◆ **AIM OF THE TASK**:
Reproduce the data below word for word, from its first line through the line containing "Alcohol Meeting", with both of those lines included.

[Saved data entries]

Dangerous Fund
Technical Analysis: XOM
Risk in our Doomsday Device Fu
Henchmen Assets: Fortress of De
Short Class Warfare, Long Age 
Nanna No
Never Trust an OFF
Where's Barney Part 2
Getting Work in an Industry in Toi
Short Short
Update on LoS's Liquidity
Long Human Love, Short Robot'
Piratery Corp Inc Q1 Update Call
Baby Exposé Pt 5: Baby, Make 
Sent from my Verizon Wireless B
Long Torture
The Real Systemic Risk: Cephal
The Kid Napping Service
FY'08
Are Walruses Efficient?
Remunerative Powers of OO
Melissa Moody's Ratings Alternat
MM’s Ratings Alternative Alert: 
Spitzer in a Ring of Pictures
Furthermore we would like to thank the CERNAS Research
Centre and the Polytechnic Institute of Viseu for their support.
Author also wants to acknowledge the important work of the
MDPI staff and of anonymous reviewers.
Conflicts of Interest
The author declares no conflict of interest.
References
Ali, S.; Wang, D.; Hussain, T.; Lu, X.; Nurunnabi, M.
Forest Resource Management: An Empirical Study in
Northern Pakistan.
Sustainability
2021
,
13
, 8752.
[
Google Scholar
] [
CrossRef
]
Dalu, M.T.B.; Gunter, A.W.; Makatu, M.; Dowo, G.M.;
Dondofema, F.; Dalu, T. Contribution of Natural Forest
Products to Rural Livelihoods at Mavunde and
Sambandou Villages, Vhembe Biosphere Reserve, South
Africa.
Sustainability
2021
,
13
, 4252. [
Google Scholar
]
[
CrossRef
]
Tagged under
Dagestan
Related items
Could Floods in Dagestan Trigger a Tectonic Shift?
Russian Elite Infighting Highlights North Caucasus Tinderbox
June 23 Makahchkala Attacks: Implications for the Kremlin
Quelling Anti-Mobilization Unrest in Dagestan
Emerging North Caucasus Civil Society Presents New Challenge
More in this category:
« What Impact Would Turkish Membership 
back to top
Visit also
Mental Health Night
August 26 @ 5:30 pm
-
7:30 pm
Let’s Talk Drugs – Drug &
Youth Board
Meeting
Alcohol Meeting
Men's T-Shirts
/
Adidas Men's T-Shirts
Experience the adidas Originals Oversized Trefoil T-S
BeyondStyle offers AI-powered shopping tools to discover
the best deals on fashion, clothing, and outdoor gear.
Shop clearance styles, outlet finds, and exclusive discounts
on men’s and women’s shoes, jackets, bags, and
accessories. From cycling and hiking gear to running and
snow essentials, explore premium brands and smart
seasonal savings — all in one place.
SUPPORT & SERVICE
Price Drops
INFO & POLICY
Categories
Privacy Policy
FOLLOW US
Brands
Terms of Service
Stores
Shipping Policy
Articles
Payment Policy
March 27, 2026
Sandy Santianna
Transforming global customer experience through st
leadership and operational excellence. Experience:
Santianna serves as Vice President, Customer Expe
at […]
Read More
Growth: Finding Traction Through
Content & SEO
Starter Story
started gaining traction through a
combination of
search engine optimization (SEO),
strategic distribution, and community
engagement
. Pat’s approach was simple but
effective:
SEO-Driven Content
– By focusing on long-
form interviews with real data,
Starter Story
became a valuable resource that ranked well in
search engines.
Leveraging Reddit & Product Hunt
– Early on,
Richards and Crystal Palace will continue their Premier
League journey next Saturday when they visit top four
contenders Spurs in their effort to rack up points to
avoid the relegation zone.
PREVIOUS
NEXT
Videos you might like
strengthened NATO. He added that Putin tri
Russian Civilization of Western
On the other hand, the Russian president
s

◆ **SOLUTION TO THE PROBLEM**:
Dangerous Fund
Technical Analysis: XOM
Risk in our Doomsday Device Fu
Henchmen Assets: Fortress of De
Short Class Warfare, Long Age 
Nanna No
Never Trust an OFF
Where's Barney Part 2
Getting Work in an Industry in Toi
Short Short
Update on LoS's Liquidity
Long Human Love, Short Robot'
Piratery Corp Inc Q1 Update Call
Baby Exposé Pt 5: Baby, Make 
Sent from my Verizon Wireless B
Long Torture
The Real Systemic Risk: Cephal
The Kid Napping Service
FY'08
Are Walruses Efficient?
Remunerative Powers of OO
Melissa Moody's Ratings Alternat
MM’s Ratings Alternative Alert: 
Spitzer in a Ring of Pictures
Furthermore we would like to thank the CERNAS Research
Centre and the Polytechnic Institute of Viseu for their support.
Author also wants to acknowledge the important work of the
MDPI staff and of anonymous reviewers.
Conflicts of Interest
The author declares no conflict of interest.
References
Ali, S.; Wang, D.; Hussain, T.; Lu, X.; Nurunnabi, M.
Forest Resource Management: An Empirical Study in
Northern Pakistan.
Sustainability
2021
,
13
, 8752.
[
Google Scholar
] [
CrossRef
]
Dalu, M.T.B.; Gunter, A.W.; Makatu, M.; Dowo, G.M.;
Dondofema, F.; Dalu, T. Contribution of Natural Forest
Products to Rural Livelihoods at Mavunde and
Sambandou Villages, Vhembe Biosphere Reserve, South
Africa.
Sustainability
2021
,
13
, 4252. [
Google Scholar
]
[
CrossRef
]
Tagged under
Dagestan
Related items
Could Floods in Dagestan Trigger a Tectonic Shift?
Russian Elite Infighting Highlights North Caucasus Tinderbox
June 23 Makahchkala Attacks: Implications for the Kremlin
Quelling Anti-Mobilization Unrest in Dagestan
Emerging North Caucasus Civil Society Presents New Challenge
More in this category:
« What Impact Would Turkish Membership 
back to top
Visit also
Mental Health Night
August 26 @ 5:30 pm
-
7:30 pm
Let’s Talk Drugs – Drug &
Youth Board
Meeting
Alcohol Meeting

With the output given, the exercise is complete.